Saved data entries
════════════════════
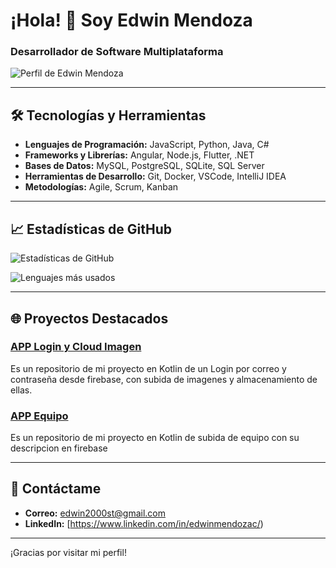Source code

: # ¡Hola! 👋 Soy Edwin Mendoza

### Desarrollador de Software Multiplataforma

![Perfil de Edwin Mendoza](https://photos.fife.usercontent.google.com/pw/AP1GczNC6ew4puc_iUSJwS2uKhyXIwIM9PmHJEJHpVQSQopr4_om76C4nxkz=w500-h500-s-no-gm?authuser=0)

---

## 🛠️ Tecnologías y Herramientas

- **Lenguajes de Programación:** JavaScript, Python, Java, C#
- **Frameworks y Librerías:** Angular, Node.js, Flutter, .NET
- **Bases de Datos:** MySQL, PostgreSQL, SQLite, SQL Server
- **Herramientas de Desarrollo:** Git, Docker, VSCode, IntelliJ IDEA
- **Metodologías:** Agile, Scrum, Kanban

---

## 📈 Estadísticas de GitHub

![Estadísticas de GitHub](https://github-readme-stats.vercel.app/api?username=MendozaSecond&show_icons=true&theme=radical)

![Lenguajes más usados](https://github-readme-stats.vercel.app/api/top-langs/?username=MendozaSecond&layout=compact&theme=radical)

---

## 🌐 Proyectos Destacados

### [APP Login y Cloud Imagen](https://github.com/MendozaSecond/App-mobil-Autenticacion-Firebase)
Es un repositorio de mi proyecto en Kotlin de un Login por correo y contraseña desde firebase, con subida de imagenes y almacenamiento de ellas.

### [APP Equipo](https://github.com/MendozaSecond/U2Taller)
Es un repositorio de mi proyecto en Kotlin de subida de equipo con su descripcion en firebase

---

## 💬 Contáctame

- **Correo:** edwin2000st@gmail.com
- **LinkedIn:** [https://www.linkedin.com/in/edwinmendozac/)
---

¡Gracias por visitar mi perfil!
════════════════════
Your reply should be the entries copied exactly, with all images omitted.

Source code

: # ¡Hola! 👋 Soy Edwin Mendoza

### Desarrollador de Software Multiplataforma

![Perfil de Edwin Mendoza](https://photos.fife.usercontent.google.com/pw/AP1GczNC6ew4puc_iUSJwS2uKhyXIwIM9PmHJEJHpVQSQopr4_om76C4nxkz=w500-h500-s-no-gm?authuser=0)

---

## 🛠️ Tecnologías y Herramientas

- **Lenguajes de Programación:** JavaScript, Python, Java, C#
- **Frameworks y Librerías:** Angular, Node.js, Flutter, .NET
- **Bases de Datos:** MySQL, PostgreSQL, SQLite, SQL Server
- **Herramientas de Desarrollo:** Git, Docker, VSCode, IntelliJ IDEA
- **Metodologías:** Agile, Scrum, Kanban

---

## 📈 Estadísticas de GitHub

![Estadísticas de GitHub](https://github-readme-stats.vercel.app/api?username=MendozaSecond&show_icons=true&theme=radical)

![Lenguajes más usados](https://github-readme-stats.vercel.app/api/top-langs/?username=MendozaSecond&layout=compact&theme=radical)

---

## 🌐 Proyectos Destacados

### [APP Login y Cloud Imagen](https://github.com/MendozaSecond/App-mobil-Autenticacion-Firebase)
Es un repositorio de mi proyecto en Kotlin de un Login por correo y contraseña desde firebase, con subida de imagenes y almacenamiento de ellas.

### [APP Equipo](https://github.com/MendozaSecond/U2Taller)
Es un repositorio de mi proyecto en Kotlin de subida de equipo con su descripcion en firebase

---

## 💬 Contáctame

- **Correo:** edwin2000st@gmail.com
- **LinkedIn:** [https://www.linkedin.com/in/edwinmendozac/)
---

¡Gracias por visitar mi perfil!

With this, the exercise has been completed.